Alpha-gal syndrome isn’t going away.
In fact it is multiplying. As tick season reaches its fever pitch the allergy it triggers gets worse too. This isn’t just an itch. It can be fatal. One person is confirmed dead from the condition. Thousands are allergic to red meat because of it. And scientists are still guessing.
That uncertainty ended this past weekend. At least temporarily. Researchers gathered for the first dedicated conference on the disease in two days on July 7 and 8 Scott Commins of UNC School of Medicine led the charge. He helped discover the syndrome. Now he wants priorities. Funding. Answers.
“We need a national set of priorities,” he said.
It used to be considered rare. Look at TikTok now. Search Facebook. The “AlphaGal Kitchen” group just gained 4,000 new members in two weeks. It now has 82,00 strong. Why the sudden attention? Cases are spiking. A CDC study from 2010 to 2022 showed suspected cases rising every single year. They estimate 450,00 people have it. Probably an undercount. A new study from July found nearly a quarter of people in five southern states carry the antibody. Not all got sick. But they carry it.
Here is how it works. A lone star tick bites you.
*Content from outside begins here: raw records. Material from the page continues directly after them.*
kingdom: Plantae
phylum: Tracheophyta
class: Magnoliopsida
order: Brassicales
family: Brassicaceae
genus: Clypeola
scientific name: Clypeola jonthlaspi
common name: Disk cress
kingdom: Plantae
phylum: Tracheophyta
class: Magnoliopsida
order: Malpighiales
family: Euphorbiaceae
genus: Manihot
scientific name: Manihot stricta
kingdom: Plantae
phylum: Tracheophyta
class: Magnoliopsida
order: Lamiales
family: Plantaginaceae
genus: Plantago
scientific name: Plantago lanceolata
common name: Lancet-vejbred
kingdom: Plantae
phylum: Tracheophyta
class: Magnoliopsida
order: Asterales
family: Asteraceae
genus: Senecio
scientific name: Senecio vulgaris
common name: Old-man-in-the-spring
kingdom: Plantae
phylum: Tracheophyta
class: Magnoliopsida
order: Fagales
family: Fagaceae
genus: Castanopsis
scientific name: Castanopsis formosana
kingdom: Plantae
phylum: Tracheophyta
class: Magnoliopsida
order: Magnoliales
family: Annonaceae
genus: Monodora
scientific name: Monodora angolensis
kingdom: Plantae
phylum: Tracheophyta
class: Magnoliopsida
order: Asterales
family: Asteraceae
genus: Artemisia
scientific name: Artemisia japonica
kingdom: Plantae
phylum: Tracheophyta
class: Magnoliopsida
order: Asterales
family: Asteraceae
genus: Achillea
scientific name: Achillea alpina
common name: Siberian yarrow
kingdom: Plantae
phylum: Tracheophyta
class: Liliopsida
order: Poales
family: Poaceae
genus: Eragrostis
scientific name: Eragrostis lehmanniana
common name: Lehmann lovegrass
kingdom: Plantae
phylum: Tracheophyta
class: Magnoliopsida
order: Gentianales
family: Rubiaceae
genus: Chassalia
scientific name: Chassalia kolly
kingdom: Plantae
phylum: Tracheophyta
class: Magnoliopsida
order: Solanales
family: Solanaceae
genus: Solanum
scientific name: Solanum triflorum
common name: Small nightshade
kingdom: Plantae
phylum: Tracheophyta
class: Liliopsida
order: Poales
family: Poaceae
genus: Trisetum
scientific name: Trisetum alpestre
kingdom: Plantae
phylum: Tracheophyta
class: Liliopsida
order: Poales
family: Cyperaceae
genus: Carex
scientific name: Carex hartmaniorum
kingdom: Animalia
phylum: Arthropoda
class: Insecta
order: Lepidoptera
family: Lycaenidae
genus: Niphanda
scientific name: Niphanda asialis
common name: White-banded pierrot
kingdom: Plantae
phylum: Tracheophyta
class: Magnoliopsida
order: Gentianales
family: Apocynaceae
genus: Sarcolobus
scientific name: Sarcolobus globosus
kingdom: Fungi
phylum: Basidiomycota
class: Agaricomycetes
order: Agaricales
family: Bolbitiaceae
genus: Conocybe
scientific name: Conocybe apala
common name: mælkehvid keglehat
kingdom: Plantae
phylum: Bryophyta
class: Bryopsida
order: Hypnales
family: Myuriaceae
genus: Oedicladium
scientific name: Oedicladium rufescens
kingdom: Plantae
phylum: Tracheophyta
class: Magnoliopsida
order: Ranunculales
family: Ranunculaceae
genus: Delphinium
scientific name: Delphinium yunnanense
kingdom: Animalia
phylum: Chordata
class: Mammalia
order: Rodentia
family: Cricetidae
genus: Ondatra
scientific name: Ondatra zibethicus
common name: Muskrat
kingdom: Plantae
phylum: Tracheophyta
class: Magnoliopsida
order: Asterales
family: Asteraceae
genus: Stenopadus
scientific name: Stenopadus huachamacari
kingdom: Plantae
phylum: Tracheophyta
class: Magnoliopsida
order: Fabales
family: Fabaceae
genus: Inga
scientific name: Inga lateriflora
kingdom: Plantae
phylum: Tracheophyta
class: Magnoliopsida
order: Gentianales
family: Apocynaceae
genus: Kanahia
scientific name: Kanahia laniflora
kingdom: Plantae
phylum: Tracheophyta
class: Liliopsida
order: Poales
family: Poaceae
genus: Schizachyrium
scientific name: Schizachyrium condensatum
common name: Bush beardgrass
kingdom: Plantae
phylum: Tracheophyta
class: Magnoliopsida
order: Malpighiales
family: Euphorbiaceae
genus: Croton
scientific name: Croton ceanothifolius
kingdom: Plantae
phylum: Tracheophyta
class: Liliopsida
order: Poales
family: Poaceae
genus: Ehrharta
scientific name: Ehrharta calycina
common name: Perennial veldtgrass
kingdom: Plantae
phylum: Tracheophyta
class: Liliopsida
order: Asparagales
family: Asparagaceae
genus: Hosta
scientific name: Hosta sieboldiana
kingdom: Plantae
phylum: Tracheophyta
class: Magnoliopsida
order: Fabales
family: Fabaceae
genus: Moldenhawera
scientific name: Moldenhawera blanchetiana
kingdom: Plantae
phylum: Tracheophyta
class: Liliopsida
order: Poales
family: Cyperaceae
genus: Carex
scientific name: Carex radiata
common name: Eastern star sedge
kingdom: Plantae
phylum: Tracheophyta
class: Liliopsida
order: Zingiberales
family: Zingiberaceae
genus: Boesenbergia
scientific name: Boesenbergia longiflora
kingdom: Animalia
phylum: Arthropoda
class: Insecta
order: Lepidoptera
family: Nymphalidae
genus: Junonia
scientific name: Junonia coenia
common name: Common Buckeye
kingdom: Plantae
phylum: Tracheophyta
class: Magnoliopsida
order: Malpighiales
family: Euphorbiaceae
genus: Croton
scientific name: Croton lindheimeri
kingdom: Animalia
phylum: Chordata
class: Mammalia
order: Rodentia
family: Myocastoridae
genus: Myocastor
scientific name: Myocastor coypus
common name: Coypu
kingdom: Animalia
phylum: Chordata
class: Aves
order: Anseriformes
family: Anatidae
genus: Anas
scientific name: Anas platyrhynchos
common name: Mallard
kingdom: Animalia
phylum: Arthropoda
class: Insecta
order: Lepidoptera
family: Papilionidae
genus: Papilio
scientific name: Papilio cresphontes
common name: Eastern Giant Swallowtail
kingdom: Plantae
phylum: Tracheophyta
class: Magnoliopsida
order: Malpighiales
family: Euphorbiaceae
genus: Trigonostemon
It injects a molecule called alpha-gal. Humans don’t make this stuff. Most mammals do. Your body freaks out. It builds an antibody. Then you eat a burger. Or drink milk. Or eat gelatin. The antibody attacks.
Sometimes nothing happens for hours.
This is the problem. You eat steak at dinner. You sleep fine. Then you wake up vomiting or wheezing or covered in hives. Did you eat bad meat? Or do you have irritable bowel? It is a guessing game. Some people can eat beef no problem. Others can’t touch gelatin. Some react to pig heart valves. Others explode if given heparin. It is chaotic. Unpredictable. Hard to pin down.
Is this an epidemic of anxiety or ecology? Both. Holly Gaff from Old Dominion University argues we built the perfect storm for this bug. We saved the white-tailed deer from extinction. Great news for nature. Bad news for our skin. More deer means more ticks. Ticks carry the molecule.
We brought the deer back into our backyards. Then we complained when they brought along the parasites. The range of these ticks is spreading too. West. North. Climate change helps. The deer spread so do the bites.
Sharon Forsyth of the Alpha-gal Alliance takes the calls when the doctors stop listening. She gets texts mid-conference from people with surgery tomorrow. Heparin contains pig lung derivatives. The doctor hasn’t checked the label. She isn’t a physician. But she has papers. She sends them. Hope the surgeon reads them.
She wants policy change. Mandatory labeling. Most drug companies won’t tell you if their product contains mammalian tissue. They hide in the fine print. She wants alpha-gal recognized as a major allergen like peanuts or shellfish. It fits. Just barely.
Nobody knows why some people get nothing and others nearly die. We don’t know what in the saliva causes the variation. Commins hopes new human trials might help. Maybe even a vaccine. Gaff appreciated the room. Entomologists talking to veterinarians. Epidemiologists talking to doctors. Usually those worlds don’t mix.
“It’s brilliant,” Gaff said. “We have our own silos. This broke them.”
For now you avoid beef. You check your medicine bottles. You trust your intuition. Or someone else’s Facebook group.
The deer are still out there. So are the ticks. And the science is still catching up to the bites.